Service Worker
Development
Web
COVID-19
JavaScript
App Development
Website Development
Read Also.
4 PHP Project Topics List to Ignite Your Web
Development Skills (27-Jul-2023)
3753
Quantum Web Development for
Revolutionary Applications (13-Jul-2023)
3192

══════════

YOUR ASSIGNMENT —
Begin at the first line of the material above. Transcribe each line exactly, ending with the line that contains "Revolutionary Applications (13-Jul-2023)".

TASK OUTPUT —
Service Worker
Development
Web
COVID-19
JavaScript
App Development
Website Development
Read Also.
4 PHP Project Topics List to Ignite Your Web
Development Skills (27-Jul-2023)
3753
Quantum Web Development for
Revolutionary Applications (13-Jul-2023)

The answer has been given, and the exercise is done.